The song ended. The death toll chatter was back.

He pulled away.

I squeezed my eyes shut and wished I hadn't just done that.

The radio clicked off and I heard Harry's footsteps increasing in volume. I opened my eyes again.

"Let's take the night off," he said.

The first words he'd said to me all evening.


I detected the question marks still in her eyes.

"What do you mean?" she asked.

"Whatever you want it to mean," I said. I crossed my fingers behind my back, hard.

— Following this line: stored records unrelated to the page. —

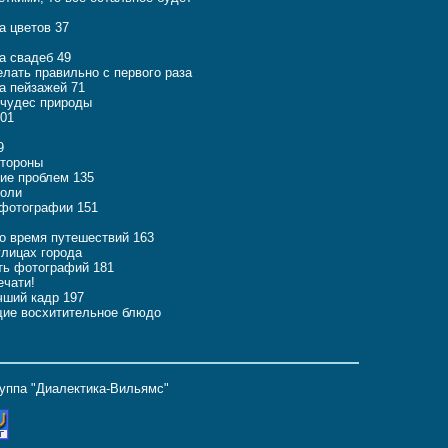
а цветов 37
а свадеб 49
ать правильно с первого раза
а пейзажей 71
 чудес природы
101
9
стороны
ие проблем 135
боли
 фотографии 151
во время путешествий 163
лицах города
ть фотографий 181
ечати!
чший кадр 197
щие восхитительное блюдо
руппа "Диалектика-Вильямс"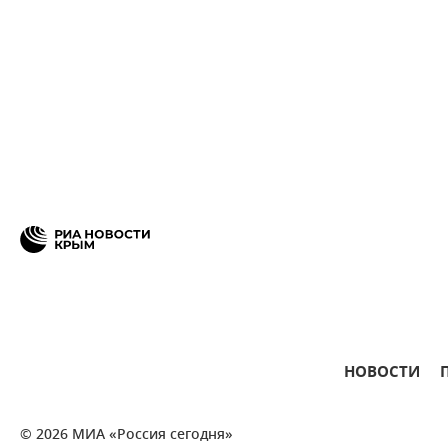
НОВОСТИ
© 2026 МИА «Россия сегодня»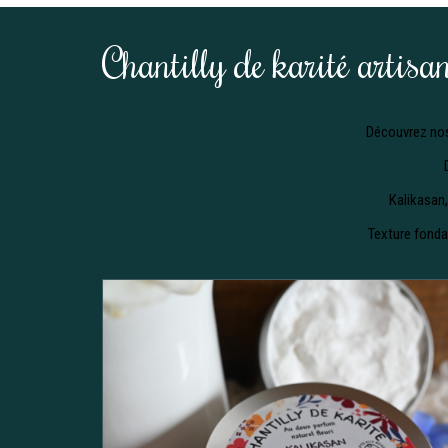
Chantilly de karité artisan
Découvrez no
Kalikasan,
Texture fonda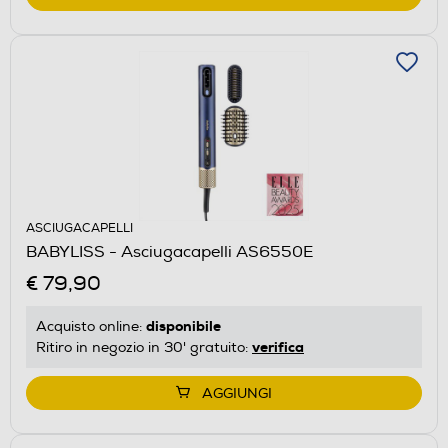
ASCIUGACAPELLI
BABYLISS - Asciugacapelli AS6550E
€ 79,90
disponibile
Acquisto online:
verifica
Ritiro in negozio in 30' gratuito:
AGGIUNGI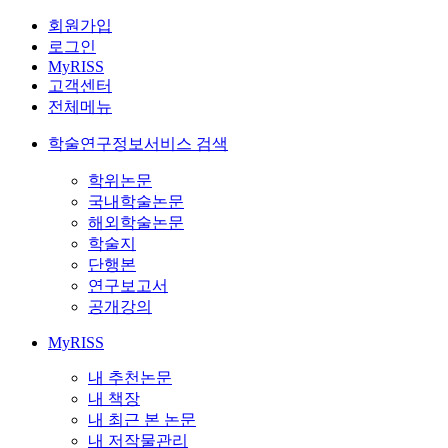
회원가입
로그인
MyRISS
고객센터
전체메뉴
학술연구정보서비스 검색
학위논문
국내학술논문
해외학술논문
학술지
단행본
연구보고서
공개강의
MyRISS
내 추천논문
내 책장
내 최근 본 논문
내 저작물관리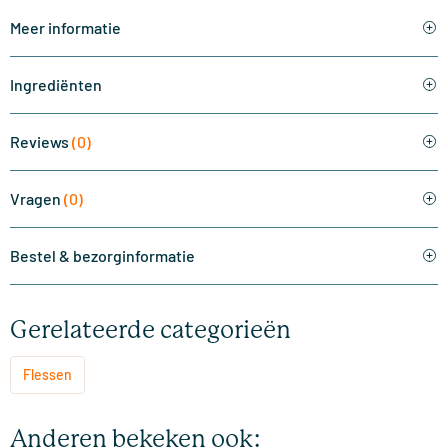
Meer informatie
Ingrediënten
Reviews
(0)
Vragen
(0)
Bestel & bezorginformatie
Gerelateerde categorieën
Flessen
Anderen bekeken ook: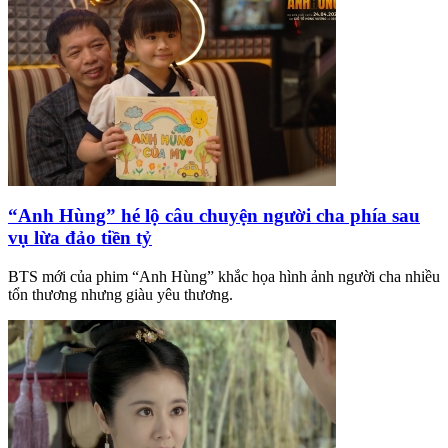
“Anh Hùng” hé lộ câu chuyện người cha phía sau
vụ lừa đảo tiền tỷ
BTS mới của phim “Anh Hùng” khắc họa hình ảnh người cha nhiều
tổn thương nhưng giàu yêu thương.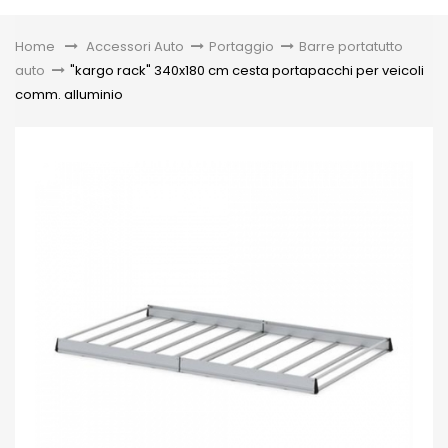
Toggle
Home
&gt;
Accessori Auto
>
Portaggio
>
Barre portatutto
auto
>
"kargo rack" 340x180 cm cesta portapacchi per veicoli
comm. alluminio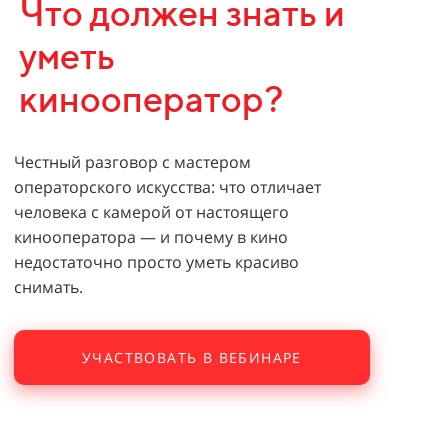
Что должен знать и
уметь
кинооператор?
Честный разговор с мастером
операторского искусства: что отличает
человека с камерой от настоящего
кинооператора — и почему в кино
недостаточно просто уметь красиво
снимать.
УЧАСТВОВАТЬ В ВЕБИНАРЕ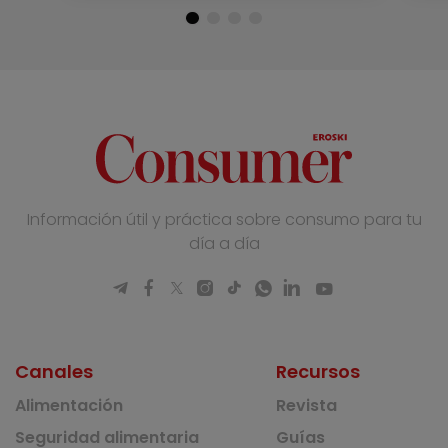
Información útil y práctica sobre consumo para tu
día a día
Canales
Recursos
Alimentación
Revista
Seguridad alimentaria
Guías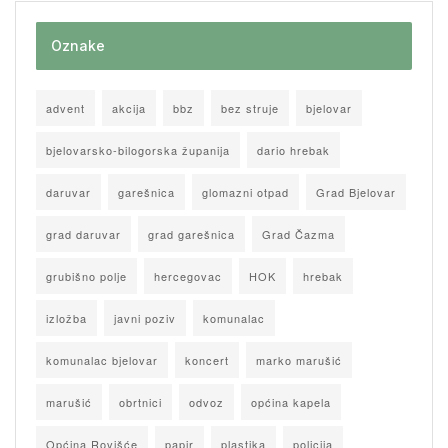
Oznake
advent
akcija
bbz
bez struje
bjelovar
bjelovarsko-bilogorska županija
dario hrebak
daruvar
garešnica
glomazni otpad
Grad Bjelovar
grad daruvar
grad garešnica
Grad Čazma
grubišno polje
hercegovac
HOK
hrebak
izložba
javni poziv
komunalac
komunalac bjelovar
koncert
marko marušić
marušić
obrtnici
odvoz
općina kapela
Općina Rovišće
papir
plastika
policija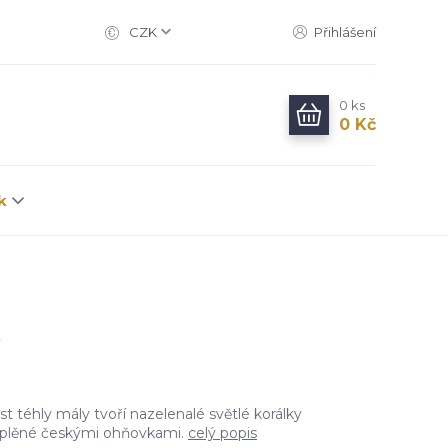
CZK
Přihlášení
0
ks
0 Kč
k
 téhly mály tvoří nazelenalé světlé korálky
oplěné českými ohňovkami.
celý popis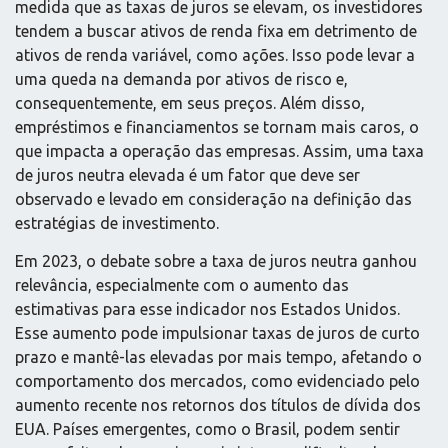
medida que as taxas de juros se elevam, os investidores
tendem a buscar ativos de renda fixa em detrimento de
ativos de renda variável, como ações. Isso pode levar a
uma queda na demanda por ativos de risco e,
consequentemente, em seus preços. Além disso,
empréstimos e financiamentos se tornam mais caros, o
que impacta a operação das empresas. Assim, uma taxa
de juros neutra elevada é um fator que deve ser
observado e levado em consideração na definição das
estratégias de investimento.
Em 2023, o debate sobre a taxa de juros neutra ganhou
relevância, especialmente com o aumento das
estimativas para esse indicador nos Estados Unidos.
Esse aumento pode impulsionar taxas de juros de curto
prazo e mantê-las elevadas por mais tempo, afetando o
comportamento dos mercados, como evidenciado pelo
aumento recente nos retornos dos títulos de dívida dos
EUA. Países emergentes, como o Brasil, podem sentir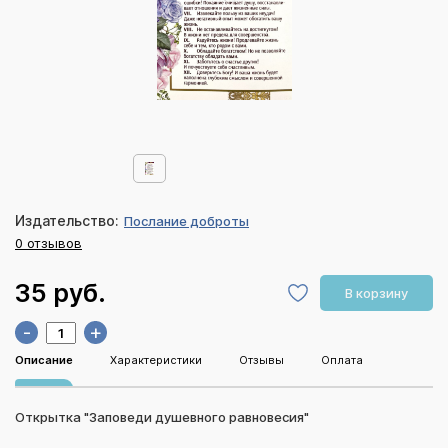
Издательство:
Послание доброты
0 отзывов
35 руб.
В корзину
-
+
Описание
Характеристики
Отзывы
Оплата
Открытка "Заповеди душевного равновесия"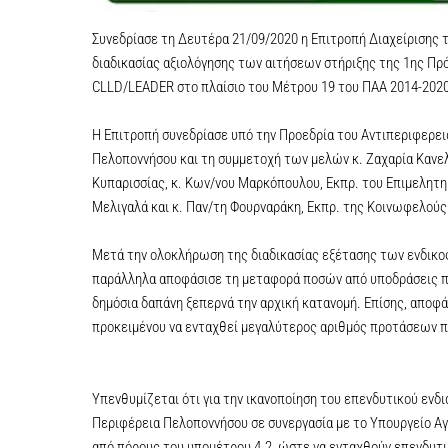
Συνεδρίασε τη Δευτέρα 21/09/2020 η Επιτροπή Διαχείρισης 
διαδικασίας αξιολόγησης των αιτήσεων στήριξης της 1ης Π
CLLD/LEADER στο πλαίσιο του Μέτρου 19 του ΠΑΑ 2014-2020
Η Επιτροπή συνεδρίασε υπό την Προεδρία του Αντιπεριφερει
Πελοποννήσου και τη συμμετοχή των μελών κ. Ζαχαρία Καν
Κυπαρισσίας, κ. Κων/νου Μαρκόπουλου, Εκπρ. του Επιμελητη
Μελιγαλά και κ. Παν/τη Φουρναράκη, Εκπρ. της Κοινωφελούς
Μετά την ολοκλήρωση της διαδικασίας εξέτασης των ενδικο
παράλληλα αποφάσισε τη μεταφορά ποσών από υποδράσεις π
δημόσια δαπάνη ξεπερνά την αρχική κατανομή. Επίσης, απο
προκειμένου να ενταχθεί μεγαλύτερος αριθμός προτάσεων π
Υπενθυμίζεται ότι για την ικανοποίηση του επενδυτικού ενδ
Περιφέρεια Πελοποννήσου σε συνεργασία με το Υπουργείο Αγ
από πόρους του υπομέτρου 4.2, ώστε να ενταχθούν επενδυτ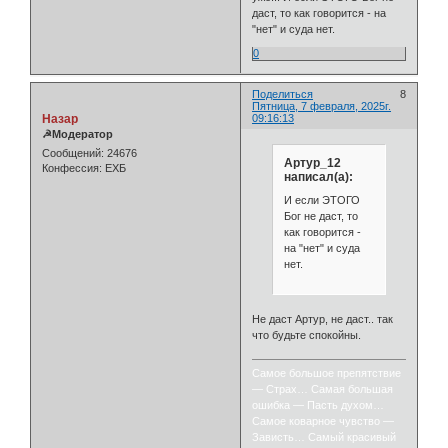
даст, то как говорится - на
"нет" и суда нет.
0
Поделиться
8
Пятница, 7 февраля, 2025г.
Назар
09:16:13
☭Модератор
Сообщений:
24676
Артур_12
Конфессия:
ЕХБ
написал(а):
И если ЭТОГО
Бог не даст, то
как говорится -
на "нет" и суда
нет.
Не даст Артур, не даст.. так
что будьте спокойны.
Самое большое препятствие
— Страх… Самая большая
ошибка — Пасть духом…
Самое коварное чувство —
Зависть… Самый красивый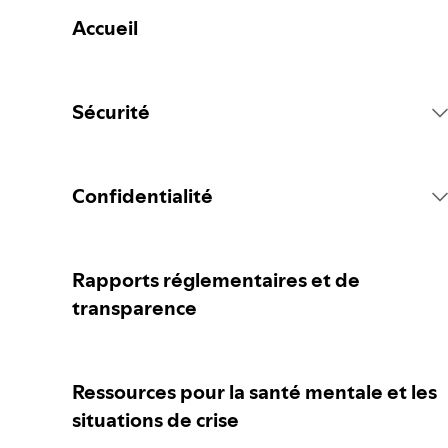
Accueil
Sécurité
Règlement de la plateforme Spotify
Confidentialité
Mesures concernant le contenu
Collecter vos données personnelles
Rapports réglementaires et de
transparence
Signaler du contenu
Protéger vos données personnelles
Ressources pour la santé mentale et les
Conseils pour les parent·e·s ou gardien·ne·s
Vos contrôles de confidentialité
situations de crise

"A night off," she repeated. "A night off from the locket, the radio, the Horcrux searching... and from what else?"

I smiled and shrugged, trying to pretend I wasn't hanging on every word with every fiber of my being at this point. "Your call."

"A night off," she said slowly. "From missing him. From crying myself to sleep." She stepped forward. "This sound good so far?"

"So far, yeah," I said.

"A night off from regrets," she said. "A night off... from boundaries."

Her eyes were big and hazel and heavy-lidded, and I kissed the question marks away.